I'm 67 and in my youth and formative years, Black Face Minstrelsy and beauty contests with swimsuit parades were prime time TV watched by millions. Daily newspapers regularly featured topless women on page three. Kids comics commonly depicted racial stereotypes as in, someone's pen pal from China would visit and they would be in pyjamas, wearing a pointy straw hat and have slanty eyes and big teeth (yes they really did). That's just scratching the surface.
I'm not ancient (though I frequently feel as if I am) but even in my lifetime things have changed so much. I grew and changed with the times as did most people I know but it was a very different world back then. 馃槉



It would be very easy to slide into all kinds of intolerance simply because we don't understand the context. And not just context. Sometimes, there is a valid argument for what we see simply as a prejudice.
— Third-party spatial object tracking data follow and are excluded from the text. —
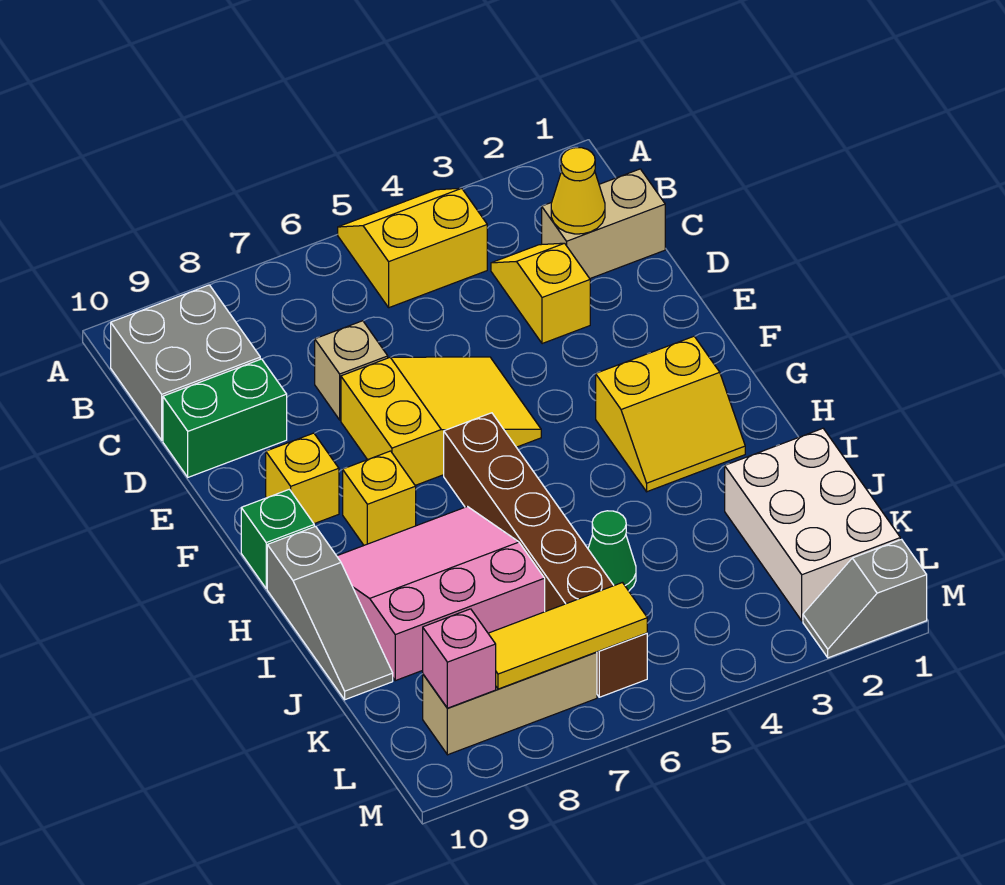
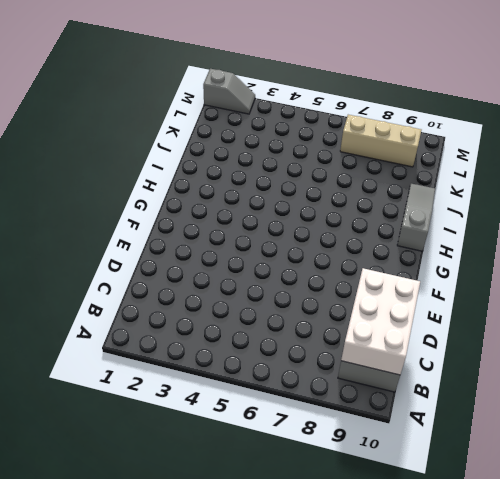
white brick B9:D10 level 2 -> white brick J1:L2 level 1
none -> yellow slope A4:B5 level 1 top B
none -> tan brick C1:C2 level 1
none -> yellow slope C3:D3 level 1 top D

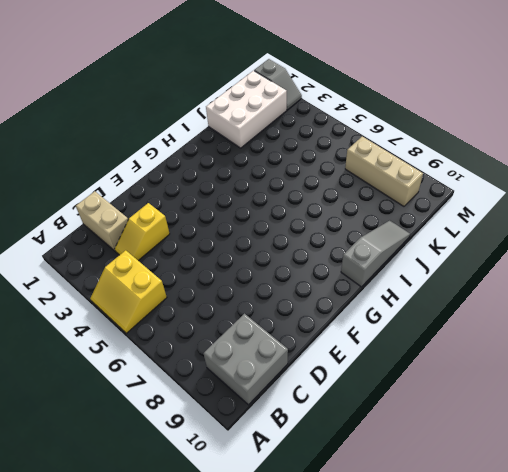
none -> tan brick D7 level 1
none -> green brick D9:D10 level 1
none -> yellow slope E5:F7 level 1 top 7

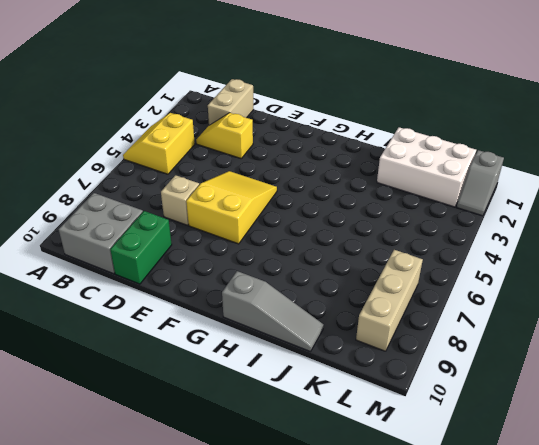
none -> yellow brick F9 level 1
none -> yellow slope G2:H3 level 1 top G
none -> brown brick G6:L6 level 1

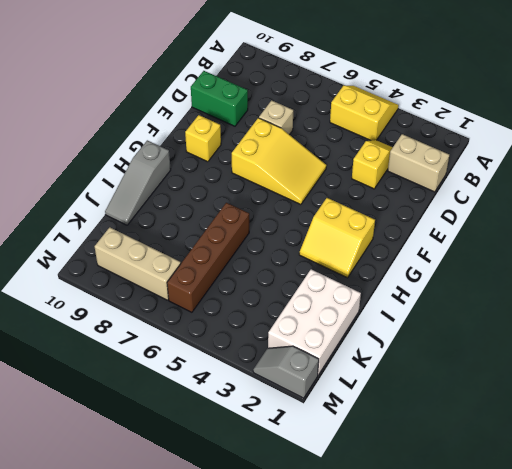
brown brick I6:L6 level 1 -> brown brick G6:L6 level 1
none -> grey brick B9:C10 level 1
none -> yellow brick G8 level 1
none -> green brick G10 level 1

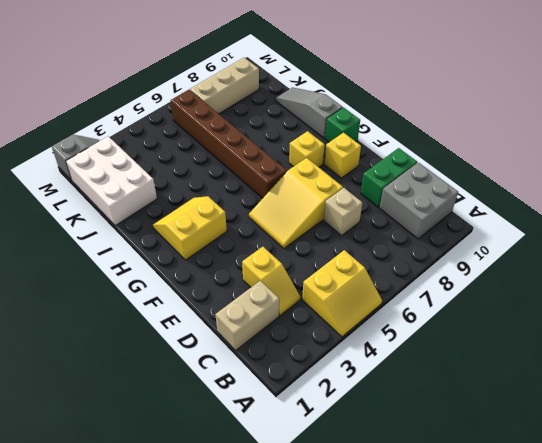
none -> pink slope H7:J9 level 1 top J
none -> green cone J5 level 1
none -> yellow cone C2 level 2

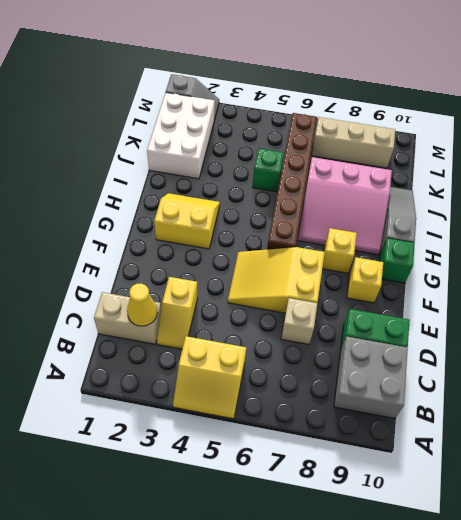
green brick J5 level 1 -> green cone J5 level 1
none -> yellow tile L6:L8 level 2
none -> pink brick L9 level 2

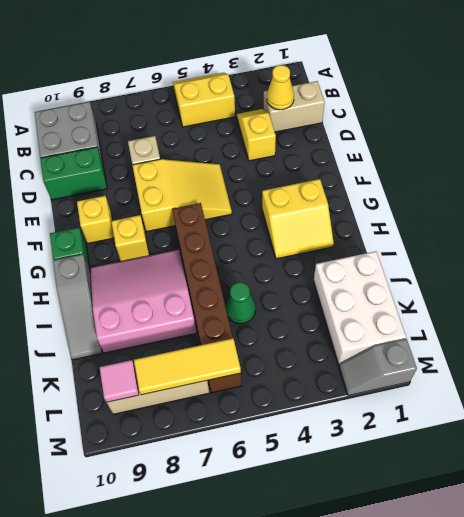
pink tile L9 level 2 -> pink brick L9 level 2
It doesn't justify (say) racism at all but understanding the background can help us see the beams in our own eyes and we all have them, no matter how "woke" we imagine we are.




As you pointed out Isabella, try as we might we all have blind spots. As much as they dislike the notion, the people of today will, in the future also be judged and likely found wanting.
This brings me back to forgiveness. If people learn and grow and change, can we still 'cancel' them for things they may have said when they were a different person in a different time?
It is an important question for us now in the modern world, in a way it never was before. Any stupid, misguided opinions I or anyone my age might have had when we were fifteen say, are lost to time. But now we have social media... everything anyone ever says or does is there on the Internet for all time. You can't say you didn't say it, you can't say you didn't do it (unless you are Donald Trump).
In the age of the Internet, the parameters for forgiveness are going to need to be defined...

I agree!

Absolutely.


I'd think I'd be someone who'd be happy to live in Shangri-La, whether or not it was a glorified prison. They have lots of books after all (though I'd never be able to fill the "Published in Current Year" bingo slot...)
Next up with Commanding by Mike Shepherd, this leaked over from last year and I want to finish off the handful of books left in the series soon as I can.


We all have, Georgann, one way or another. Someone once told me, we need to forgive ourselves, as well as other people.

Now, with some concern about my reading tastes, I have to report that Excession was yet a DNF, the third in a row. This time I persevered to 72% of the book but finally decided to stop there. It was a great disappointment for me, since I had much enjoyed previous Culture books by Banks. It was not the case with this one. Plot, characters, narration, nothing pleased me much.
I'll be starting Service Model by Adrian Tchaikovsky, another author whose books I have enjoyed sofar.